With personalized preventive care, members pay a membership fee for a doctor like one of the 319 physicians available through the Florida-based MDVIP network. There are eight member physicians on Long Island (28 states have network doctors). For the $1,500 membership fee, members get a Mayo Clinic-level physical and a CD-ROM of all EKGs, X-rays, medications and blood work. Members have their own Web sites, doctor's e-mail address and cell-phone number and year-round wellness care. MDVIP accepts assignment from insurance and Medicare.

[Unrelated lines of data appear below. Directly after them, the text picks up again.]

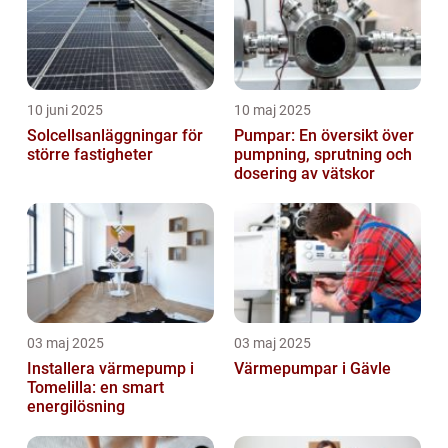
10 juni 2025
10 maj 2025
Solcellsanläggningar för
Pumpar: En översikt över
större fastigheter
pumpning, sprutning och
dosering av vätskor
03 maj 2025
03 maj 2025
Installera värmepump i
Värmepumpar i Gävle
Tomelilla: en smart
energilösning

"It's certainly not elitist health care at $4 a day," says Darin Engelhardt, president of MDVIP. "It's about choice and not one-size-fits-all health care. In these cost-conscious times, people are prioritizing their health." After nine years, MDVIP's patient renewal rates are still high at 90 percent with 120,000 patients nationally.

Not an MDVIP physician, Primas charges fees ranging from $95 for quick visit to get a simple medication refill, to $200 for a visit in which he handles common ailments, up to $800 for a full physical.

Lyndon Campbell, a media business executive in his late 30s who moved to Manhattan from Britain, chose Primas on the recommendation of friends eight years ago. "We summer out in East Hampton, and I have terrible allergies. The ragweed and dust makes it worse." Campbell says spending the extra on his health is no bother.

Primas says he's dedicated to helping his patients live every day healthy. He says the majority of his patients with any ailments, including diabetes, are off medications as a result of exercise and good care. "It's about longevity and prevention."

Meanwhile, according to Nielsen Media Research, "Royal Pains'' became the USA Network's most-watched first season of an original series ever and signed on for another season.